在慢性期慢性髓性白血病(CML)患者的长期管理中,α干扰素可能优于细胞毒性药物。为了验证这一可能性,587例慢性期CML患者在接受细胞毒性药物初始诱导治疗后,被随机分配接受淋巴母细胞系α干扰素(IFN-α,n = 293)或白消安或羟基脲化疗(不使用IFN-α,n = 294)作为维持治疗。在意向性治疗分析的基础上,IFN-α组患者有显著的生存获益(P = 0.0009)。分配到IFN-α组的患者中位生存期为61个月,未使用IFN-α组为41个月。在IFN-α组中,269例费城染色体阳性的CML患者至少随访6个月,其中211例可评估血液学反应:145例(68%)达到良好反应(A+或A型),37例(18%)有部分反应(B型),29例(14%)反应不佳(C型)。
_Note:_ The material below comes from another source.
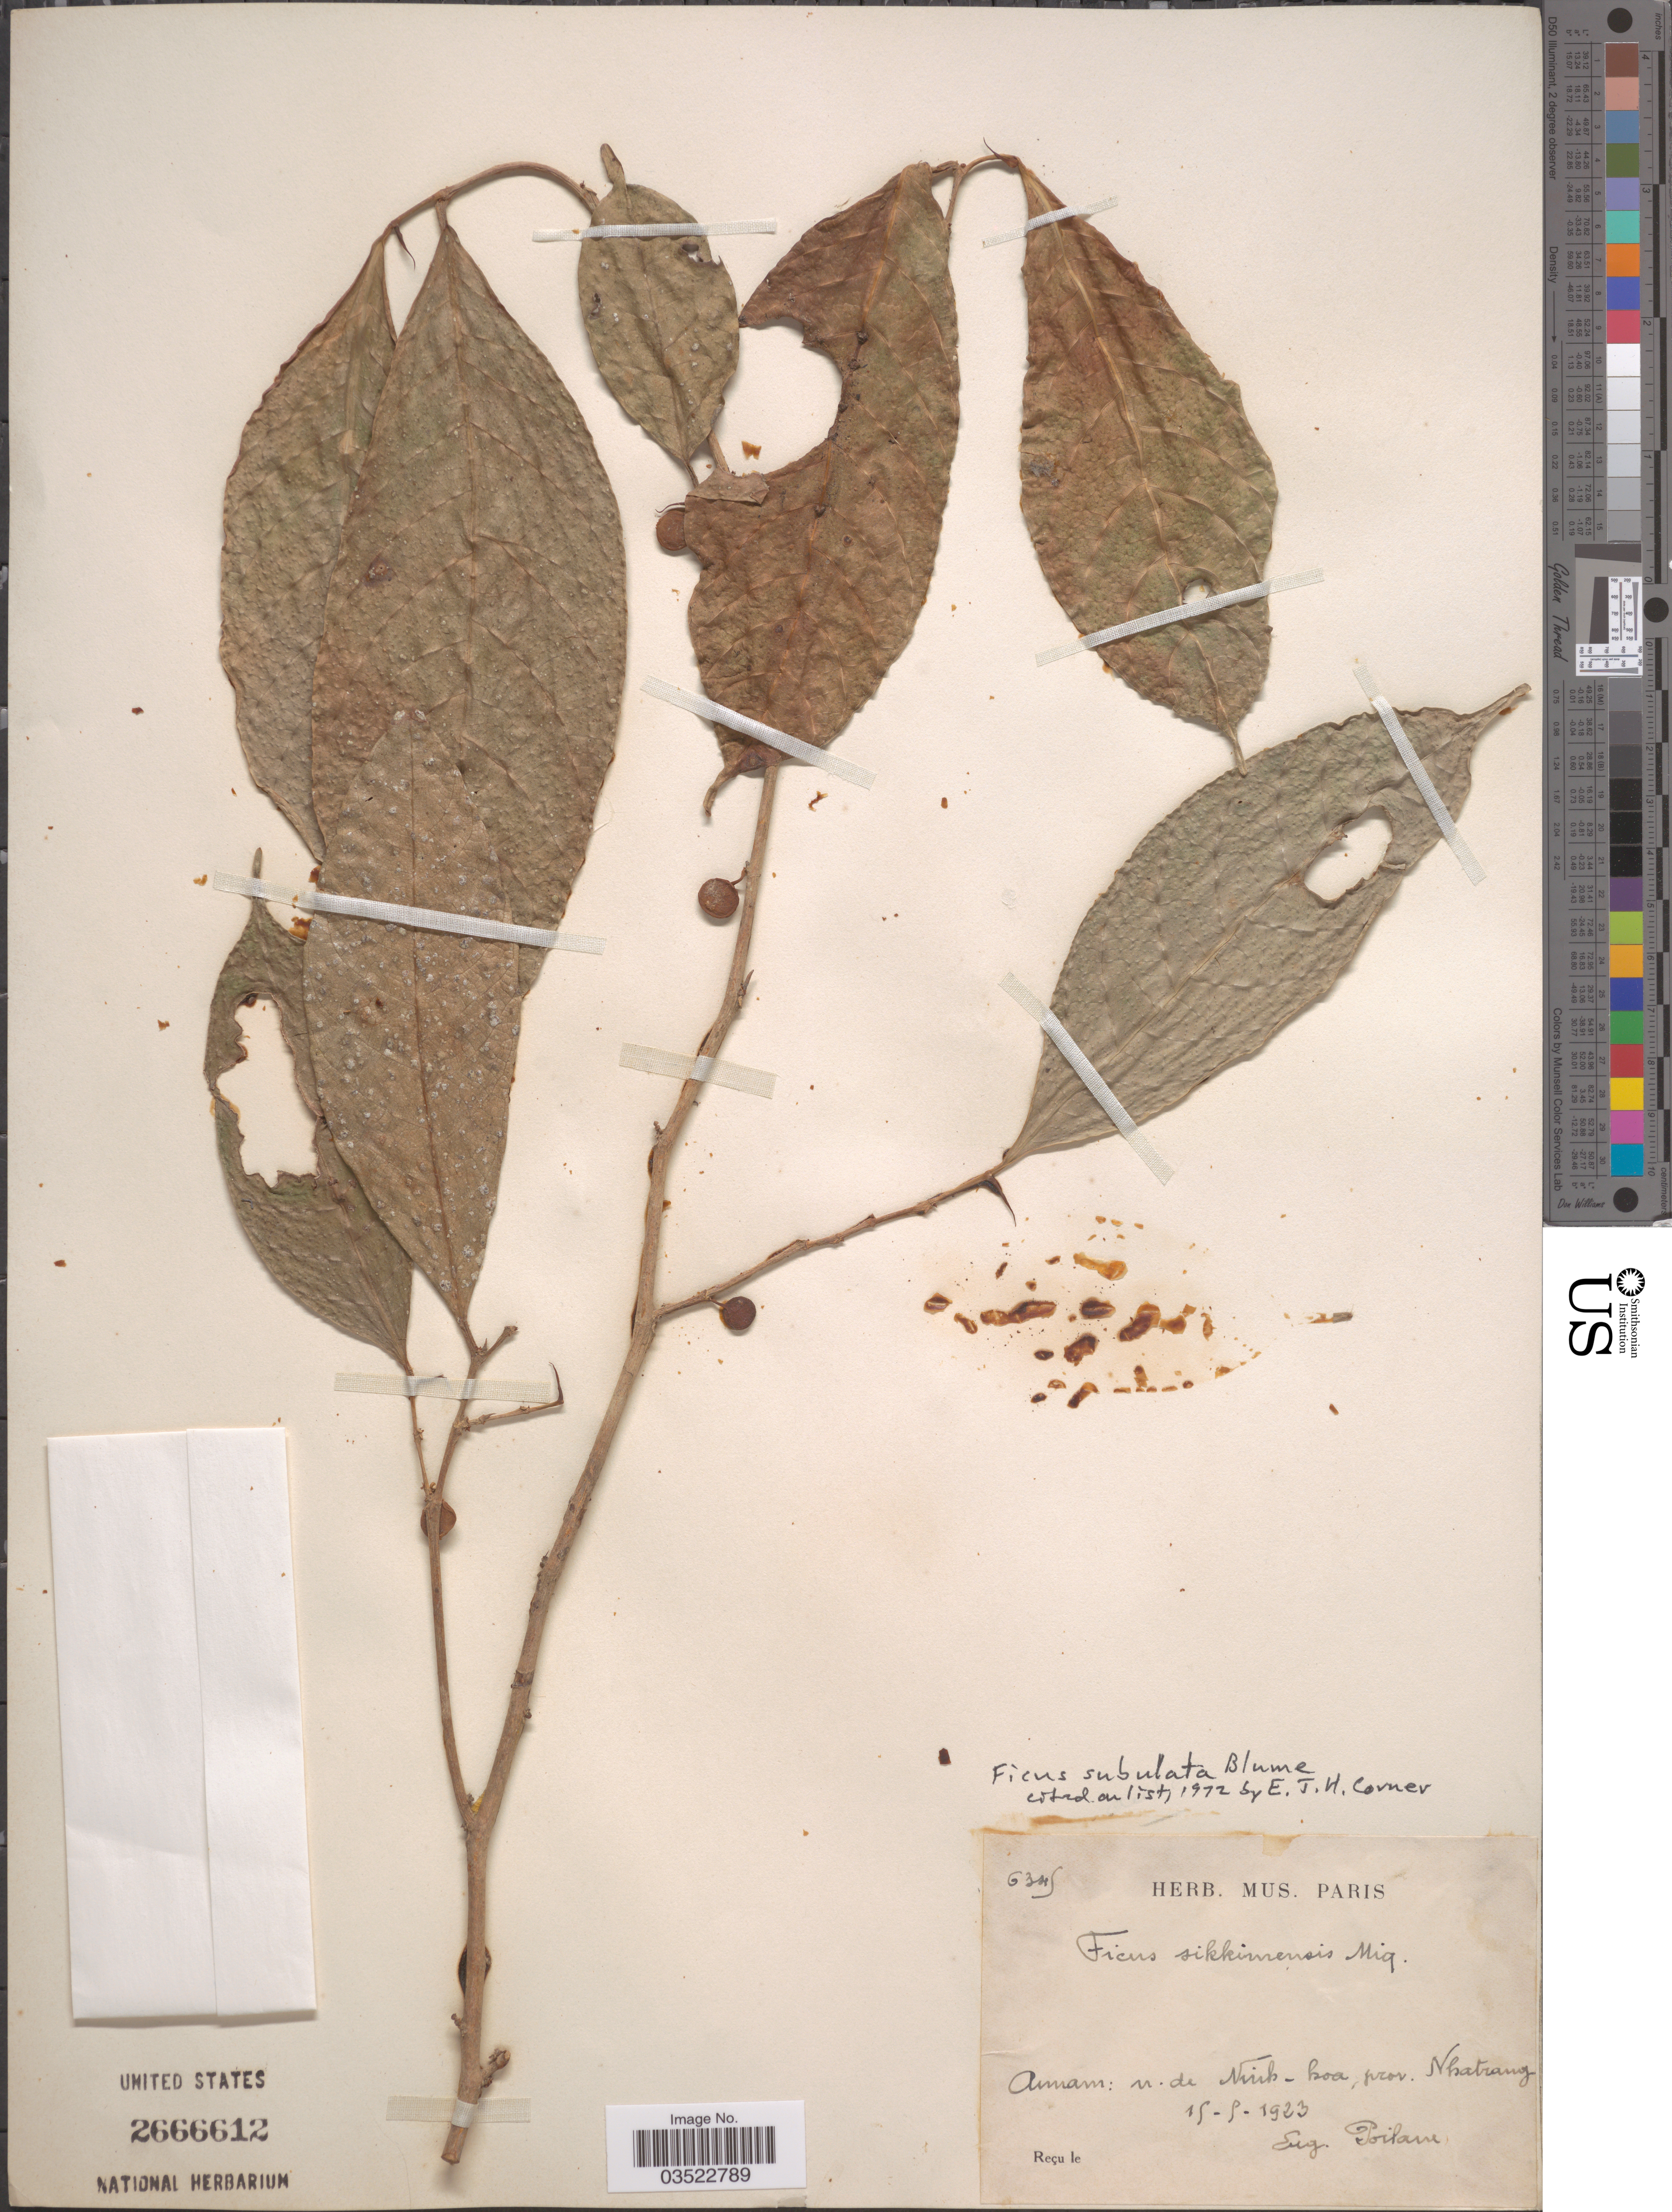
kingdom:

A和B型反应的患者比未使用IFN-α组的患者生存期更长;C型反应的患者生存期与未使用IFN-α组相当。在这269例患者中,26例尚未开始使用IFN-α,59例(22%)达到显著程度的细胞遗传学反应,但210例(78%)无反应。细胞遗传学反应者的生存期明显长于无反应者,甚至无反应者的生存期也长于未使用IFN-α组的患者。由于细胞遗传学无反应者的预后特征比平均水平差,他们可能也从IFN-α治疗中获益。我们得出结论,IFN-α治疗可延长CML患者的生存期;IFN-α的益处不仅限于细胞遗传学反应者,可能还扩展到大多数(如果不是全部)接受IFN-α治疗的患者;对IFN-α治疗的细胞遗传学反应可识别预后相对较好的患者。